Saranno anche parole risicate ma racchiudono tutto il senso del lavoro svolto nell’ultimo trimestre dalla squadra di Bucchi. In particolare, prendendo in esame le ultime due gare con Venezia e Salernitana, stupisce il dato dei tiri in porta lasciati agli avversari: quattro, e tutti parati agevolmente da Montipò. Tolta la gara di coppa con l’Inter, catalogabile tra quelle ‘fuori concorso’, solo a Lecce il Benevento andò leggermente in affanno all’inizio delle due frazioni patendo il gioco salentino e punendo gli avversari con quello che è ormai un marchio di fabbrica: la giocata di Insigne per Coda. A volte va bene (al via del Mare), altre va male (ieri all’Arechi), ma resta il carattere di imprevedibilità. L’avversario sa che il Benevento proverà a colpire poche volte con decisione, ma non sa quando lo farà. Un atteggiamento logorante per chi fronteggia la Strega illudendosi di avere in mano la partita e la manovra. Ecco, queste sono cose che al Benevento attuale non interessano più di tanto. Cinismo e solidità hanno sostituito il possesso palla e la costruzione. 

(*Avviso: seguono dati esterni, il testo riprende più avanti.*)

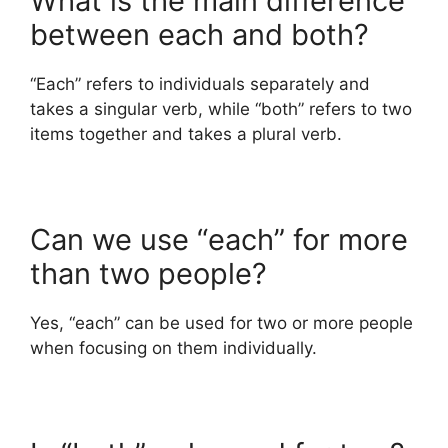
What is the main difference
between each and both?
“Each” refers to individuals separately and
takes a singular verb, while “both” refers to two
items together and takes a plural verb.
Can we use “each” for more
than two people?
Yes, “each” can be used for two or more people
when focusing on them individually.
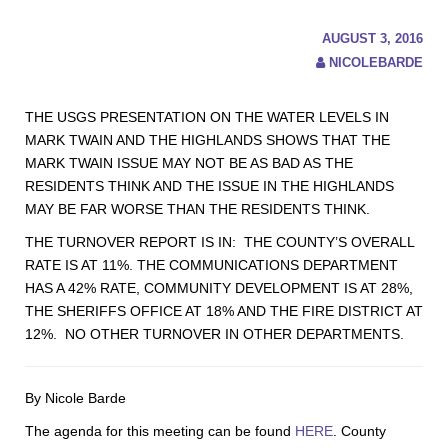
AUGUST 3, 2016
NICOLEBARDE
THE USGS PRESENTATION ON THE WATER LEVELS IN
MARK TWAIN AND THE HIGHLANDS SHOWS THAT THE
MARK TWAIN ISSUE MAY NOT BE AS BAD AS THE
RESIDENTS THINK AND THE ISSUE IN THE HIGHLANDS
MAY BE FAR WORSE THAN THE RESIDENTS THINK.
THE TURNOVER REPORT IS IN: THE COUNTY’S OVERALL
RATE IS AT 11%. THE COMMUNICATIONS DEPARTMENT
HAS A 42% RATE, COMMUNITY DEVELOPMENT IS AT 28%,
THE SHERIFFS OFFICE AT 18% AND THE FIRE DISTRICT AT
12%. NO OTHER TURNOVER IN OTHER DEPARTMENTS.
By Nicole Barde
The agenda for this meeting can be found
HERE
. County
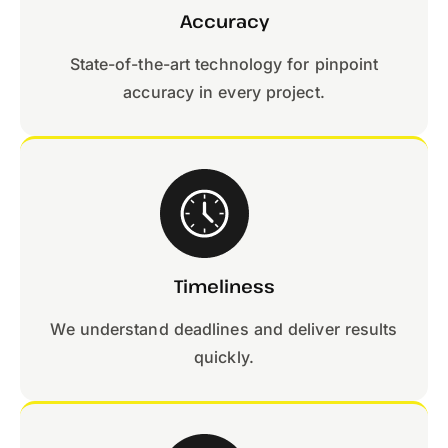
Accuracy
State-of-the-art technology for pinpoint
accuracy in every project.
Timeliness
We understand deadlines and deliver results
quickly.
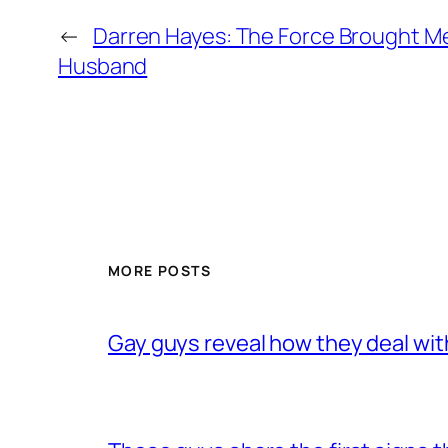
←
Darren Hayes: The Force Brought M
Husband
MORE POSTS
Gay guys reveal how they deal wit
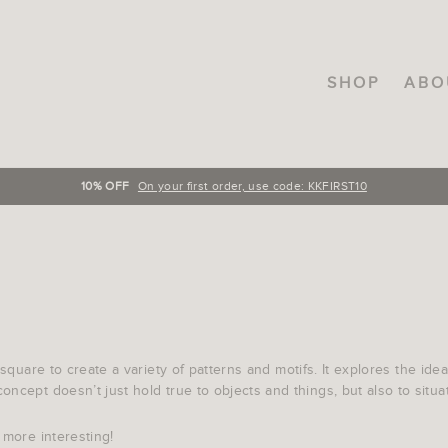
SHOP
ABO
10% OFF
On your first order, use code: KKFIRST10
 square to create a variety of patterns and motifs. It explores the id
ncept doesn’t just hold true to objects and things, but also to situati
 more interesting!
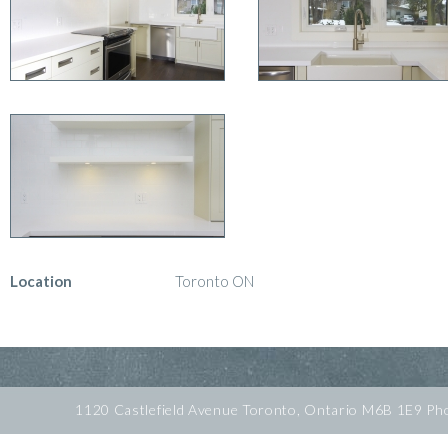
Location
Toronto ON
1120 Castlefield Avenue Toronto, Ontario M6B 1E9 P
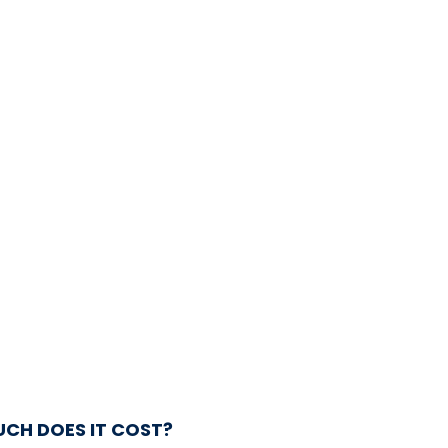
CH DOES IT COST?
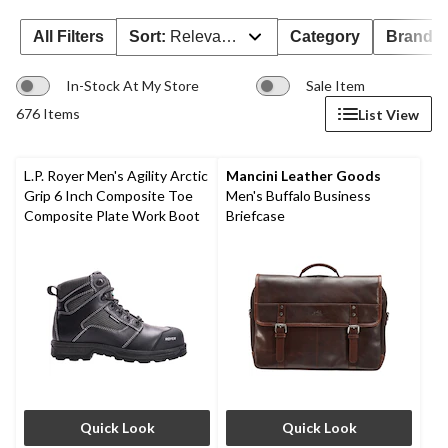
All Filters
Sort:
Relevance
Category
Brand 
In-Stock At My Store
Sale Item
676 Items
List View
L.P. Royer Men's Agility Arctic
Mancini Leather Goods
Grip 6 Inch Composite Toe
Men's Buffalo Business
Composite Plate Work Boot
Briefcase
Quick Look
Quick Look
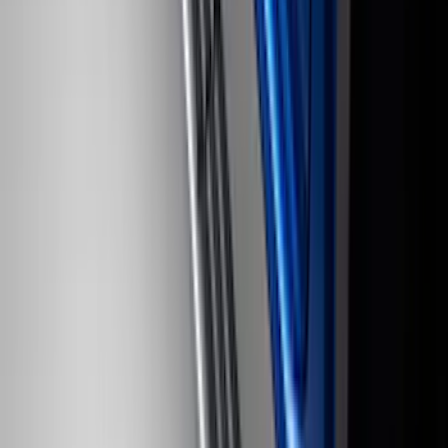
Fleet Use Only
SKU
:
VPC3Z13C788C
F-150 Regular Cab 2010-2014 All-
Weather Front Floor Mat with F-150
Logo, 2-Piece - Black
SKU
:
AL3Z1513086AA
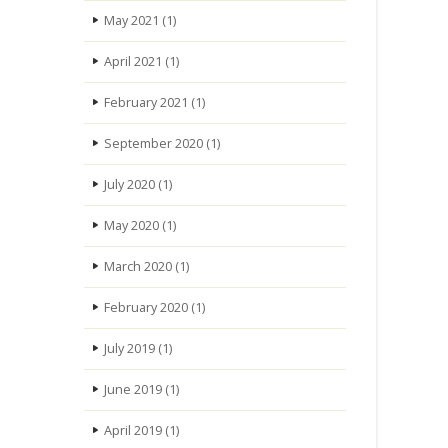
May 2021
(1)
April 2021
(1)
February 2021
(1)
September 2020
(1)
July 2020
(1)
May 2020
(1)
March 2020
(1)
February 2020
(1)
July 2019
(1)
June 2019
(1)
April 2019
(1)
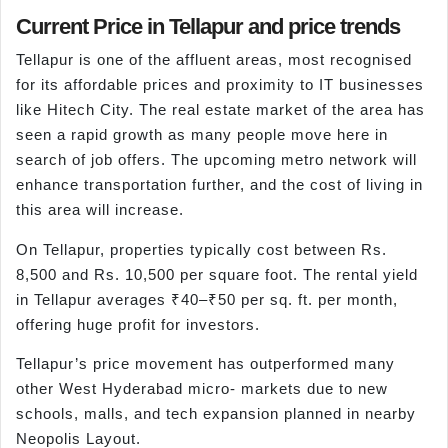
Current Price in Tellapur and price trends
Tellapur is one of the affluent areas, most recognised
for its affordable prices and proximity to IT businesses
like Hitech City. The real estate market of the area has
seen a rapid growth as many people move here in
search of job offers. The upcoming metro network will
enhance transportation further, and the cost of living in
this area will increase.
On Tellapur, properties typically cost between Rs.
8,500 and Rs. 10,500 per square foot. The rental yield
in Tellapur averages ₹40–₹50 per sq. ft. per month,
offering huge profit for investors.
Tellapur’s price movement has outperformed many
other West Hyderabad micro- markets due to new
schools, malls, and tech expansion planned in nearby
Neopolis Layout.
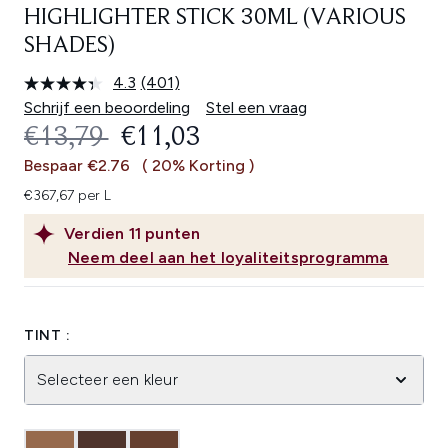
HIGHLIGHTER STICK 30ML (VARIOUS
SHADES)
4.3
(401)
Lees
401
Schrijf een beoordeling
Stel een vraag
beoordelingen.
RECOMMENDED RETAIL PRICE:
HUIDIGE PRIJS:
€13,79
€11,03
Dezelfde
paginalink.
Bespaar €2.76
( 20% Korting )
€367,67 per L
Verdien
11
punten
Neem deel aan het loyaliteitsprogramma
TINT :
Selecteer een kleur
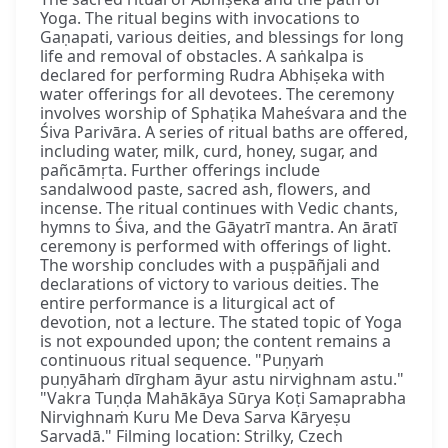
Yoga. The ritual begins with invocations to
Gaṇapati, various deities, and blessings for long
life and removal of obstacles. A saṅkalpa is
declared for performing Rudra Abhiṣeka with
water offerings for all devotees. The ceremony
involves worship of Sphaṭika Maheśvara and the
Śiva Parivāra. A series of ritual baths are offered,
including water, milk, curd, honey, sugar, and
pañcāmṛta. Further offerings include
sandalwood paste, sacred ash, flowers, and
incense. The ritual continues with Vedic chants,
hymns to Śiva, and the Gāyatrī mantra. An āratī
ceremony is performed with offerings of light.
The worship concludes with a puṣpāñjali and
declarations of victory to various deities. The
entire performance is a liturgical act of
devotion, not a lecture. The stated topic of Yoga
is not expounded upon; the content remains a
continuous ritual sequence. "Puṇyaṁ
puṇyāhaṁ dīrgham āyur astu nirvighnam astu."
"Vakra Tuṇḍa Mahākāya Sūrya Koṭi Samaprabha
Nirvighnaṁ Kuru Me Deva Sarva Kāryeṣu
Sarvadā." Filming location: Strilky, Czech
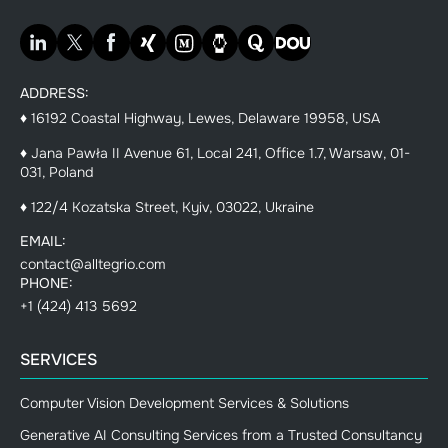
ADDRESS:
♦ 16192 Coastal Highway, Lewes, Delaware 19958, USA
♦ Jana Pawła II Avenue 61, Local 241, Office 1.7, Warsaw, 01-
031, Poland
♦ 122/4 Kozatska Street, Kyiv, 03022, Ukraine
EMAIL:
contact@alltegrio.com
PHONE:
+1 (424) 413 5692
SERVICES
Computer Vision Development Services & Solutions
Generative AI Consulting Services from a Trusted Consultancy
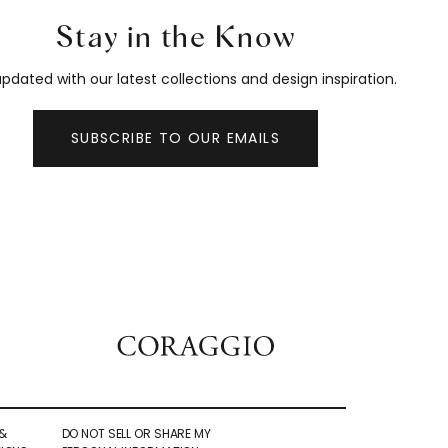
Stay in the Know
pdated with our latest collections and design inspiration.
SUBSCRIBE TO OUR EMAILS
&
DO NOT SELL OR SHARE MY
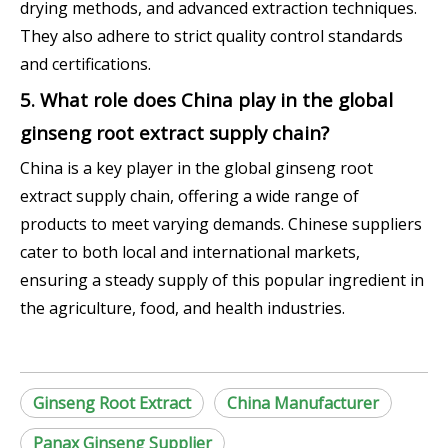
drying methods, and advanced extraction techniques.
They also adhere to strict quality control standards
and certifications.
5. What role does China play in the global
ginseng root extract supply chain?
China is a key player in the global ginseng root
extract supply chain, offering a wide range of
products to meet varying demands. Chinese suppliers
cater to both local and international markets,
ensuring a steady supply of this popular ingredient in
the agriculture, food, and health industries.
Ginseng Root Extract
China Manufacturer
Panax Ginseng Supplier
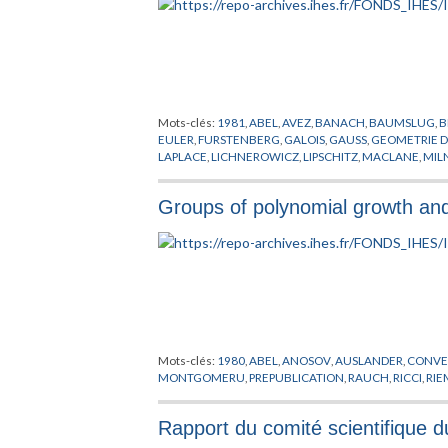
Mots-clés:
1981
,
ABEL
,
AVEZ
,
BANACH
,
BAUMSLUG
,
B
EULER
,
FURSTENBERG
,
GALOIS
,
GAUSS
,
GEOMETRIE 
LAPLACE
,
LICHNEROWICZ
,
LIPSCHITZ
,
MACLANE
,
MIL
THURSTON
,
TOPOLOGIE
,
TRAUBER
,
WEIL
,
YANO
,
ZARIS
Groups of polynomial growth a
Mots-clés:
1980
,
ABEL
,
ANOSOV
,
AUSLANDER
,
CONVE
MONTGOMERU
,
PREPUBLICATION
,
RAUCH
,
RICCI
,
RI
Rapport du comité scientifique 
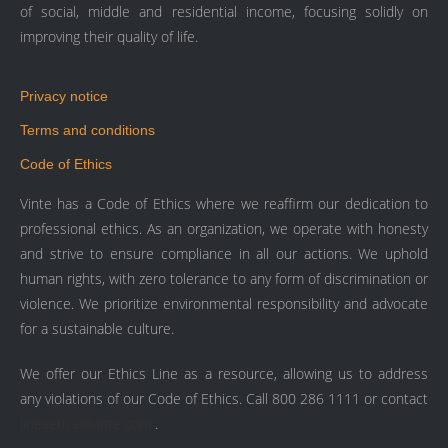
of social, middle and residential income, focusing solidly on
improving their quality of life.
Privacy notice
Terms and conditions
Code of Ethics
Vinte has a Code of Ethics where we reaffirm our dedication to
professional ethics. As an organization, we operate with honesty
and strive to ensure compliance in all our actions. We uphold
human rights, with zero tolerance to any form of discrimination or
violence. We prioritize environmental responsibility and advocate
for a sustainable culture.
We offer our Ethics Line as a resource, allowing us to address
any violations of our Code of Ethics. Call 800 286 1111 or contact
lineaetica@vinte.com
.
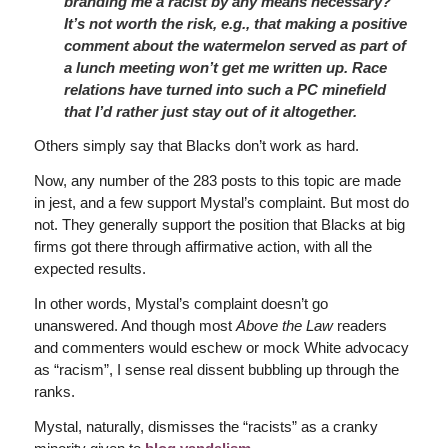
branding me a racist by any means necessary?
It’s not worth the risk, e.g., that making a positive
comment about the watermelon served as part of
a lunch meeting won’t get me written up. Race
relations have turned into such a PC minefield
that I’d rather just stay out of it altogether.
Others simply say that Blacks don’t work as hard.
Now, any number of the 283 posts to this topic are made
in jest, and a few support Mystal’s complaint. But most do
not. They generally support the position that Blacks at big
firms got there through affirmative action, with all the
expected results.
In other words, Mystal’s complaint doesn’t go
unanswered. And though most
Above the Law
readers
and commenters would eschew or mock White advocacy
as “racism”, I sense real dissent bubbling up through the
ranks.
Mystal, naturally, dismisses the “racists” as a cranky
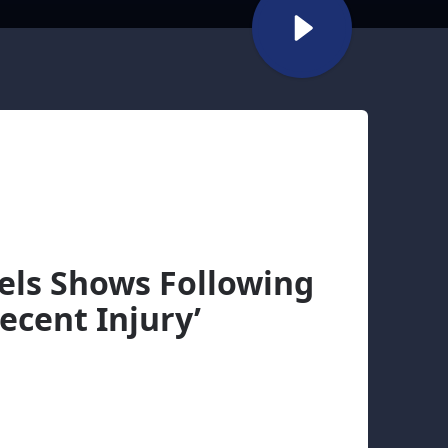
cels Shows Following
ecent Injury’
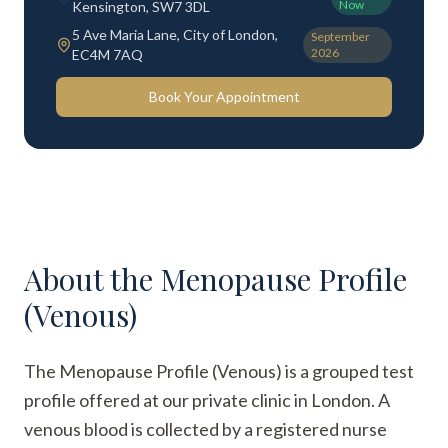
Now
Kensington, SW7 3DL
5 Ave Maria Lane, City of London,
September
2026
EC4M 7AQ
Book Your Appointment
About the
Menopause Profile
(Venous)
The Menopause Profile (Venous) is a grouped test
profile offered at our private clinic in London. A
venous blood is collected by a registered nurse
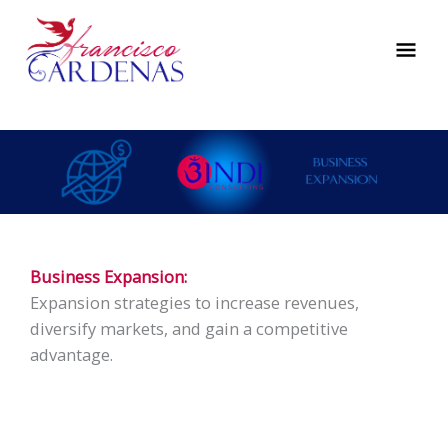
Skip
to
MAI
content
ME
Business Expansion:
Expansion strategies to increase revenues,
diversify markets, and gain a competitive
advantage.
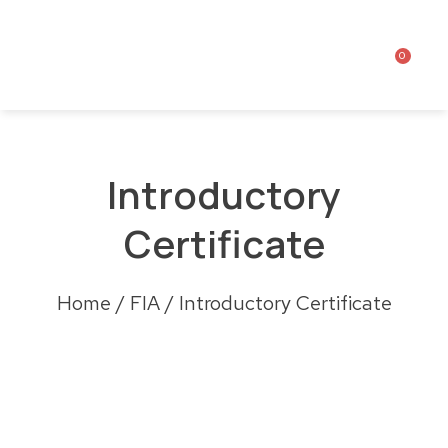
0
Introductory
Certificate
Home
/
FIA
/ Introductory Certificate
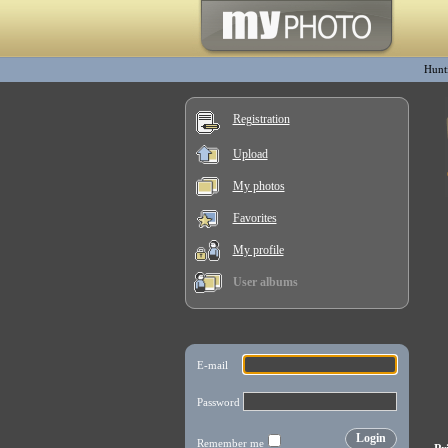
Hunt
Registration
Upload
My photos
Favorites
My profile
User albums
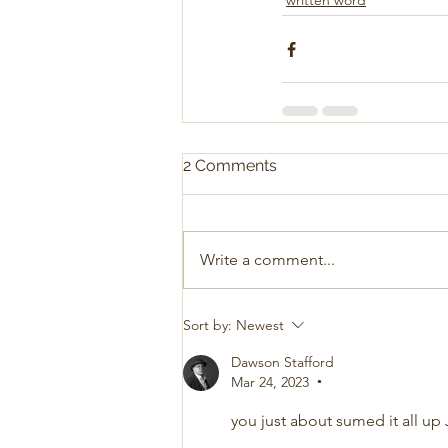
written word
2 Comments
Write a comment...
Sort by:
Newest
Dawson Stafford
Mar 24, 2023
•
you just about sumed it all up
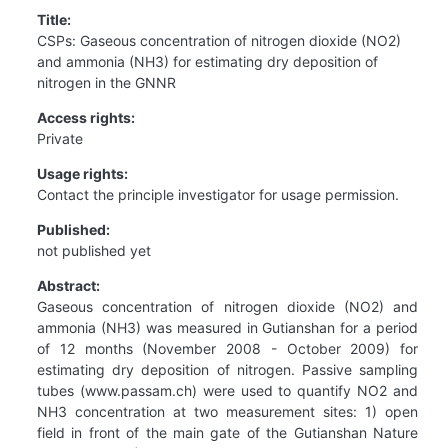
Title:
CSPs: Gaseous concentration of nitrogen dioxide (NO2)
and ammonia (NH3) for estimating dry deposition of
nitrogen in the GNNR
Access rights:
Private
Usage rights:
Contact the principle investigator for usage permission.
Published:
not published yet
Abstract:
Gaseous concentration of nitrogen dioxide (NO2) and
ammonia (NH3) was measured in Gutianshan for a period
of 12 months (November 2008 - October 2009) for
estimating dry deposition of nitrogen. Passive sampling
tubes (www.passam.ch) were used to quantify NO2 and
NH3 concentration at two measurement sites: 1) open
field in front of the main gate of the Gutianshan Nature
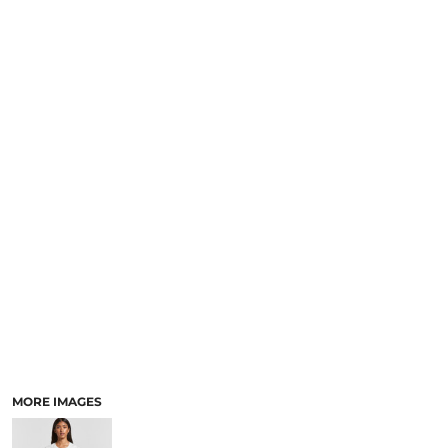
LOGIN
NEW SAFETY CATALOGUE
REGISTER
SUPPLIES AND CONSUMABLES
CART: 0 ITEM
CURRENCY:
MORE IMAGES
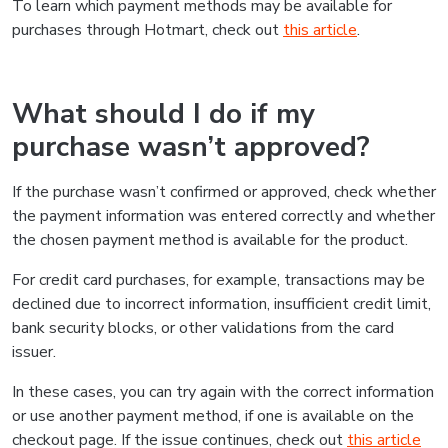
To learn which payment methods may be available for
purchases through Hotmart, check out
this article
.
What should I do if my
purchase wasn’t approved?
If the purchase wasn’t confirmed or approved, check whether
the payment information was entered correctly and whether
the chosen payment method is available for the product.
For credit card purchases, for example, transactions may be
declined due to incorrect information, insufficient credit limit,
bank security blocks, or other validations from the card
issuer.
In these cases, you can try again with the correct information
or use another payment method, if one is available on the
checkout page. If the issue continues, check out
this article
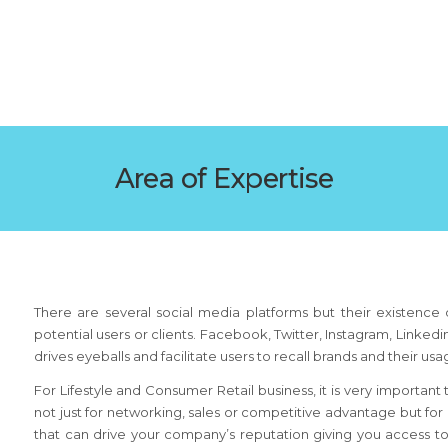
Area of Expertise
There are several social media platforms but their existence d
potential users or clients. Facebook, Twitter, Instagram, Linke
drives eyeballs and facilitate users to recall brands and their us
For Lifestyle and Consumer Retail business, it is very importan
not just for networking, sales or competitive advantage but for
that can drive your company’s reputation giving you access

Prima che a qualcuno possa capitare di storcere il muso, sgombriamo il campo da ogni equivoco. Tutto questo non vuol dire che il Benevento non vanti la giusta qualità in tutti i reparti, ma che quella qualità la sta rendendo funzionale a un altro tipo di gioco. L’apporto di Caldirola, al suo debutto in maglia giallorossa, non ha fatto altro che confermare la nuova identità di questa squadra. Spietata quando si tratta di difendere, sorniona quando si tratta di attaccare. Crisetig non ha giocato un vasto numero di palloni, ma ha giocato quelli giusti. Più verticalità, meno fronzoli. I passaggi di Insigne per Improta e Coda per Buonaiuto nel primo tempo, e quello di Insigne per Coda nel secondo, nell’azione che poteva valere il due a zero, sono filtranti che se sfruttati a dovere si trasformano in colpi da ko. E’ tutta qui la differenza: situazioni come queste il Benevento non ne subisce più come prima. Grazie a una difesa che ha in Antei ormai un dominatore e a un centrocampo che indipendentemente dagli uomini sa cosa fare quando la palla ce l’hanno gli avversari. Ma anche grazie a un’intuizione di Bucchi, questo gli va riconosciuto. L’allenatore ha capito come fronteggiare gli ‘alti e bassi’ da lui spesso citati: non con il gioco, ma con l’attenzione e l’intuizione giusta al momento opportuno. Se funzionerà ce lo dirà solo il tempo, ma i punti stanno arrivando da ben sei partite consecutive. E alla fine saranno quelli a contare.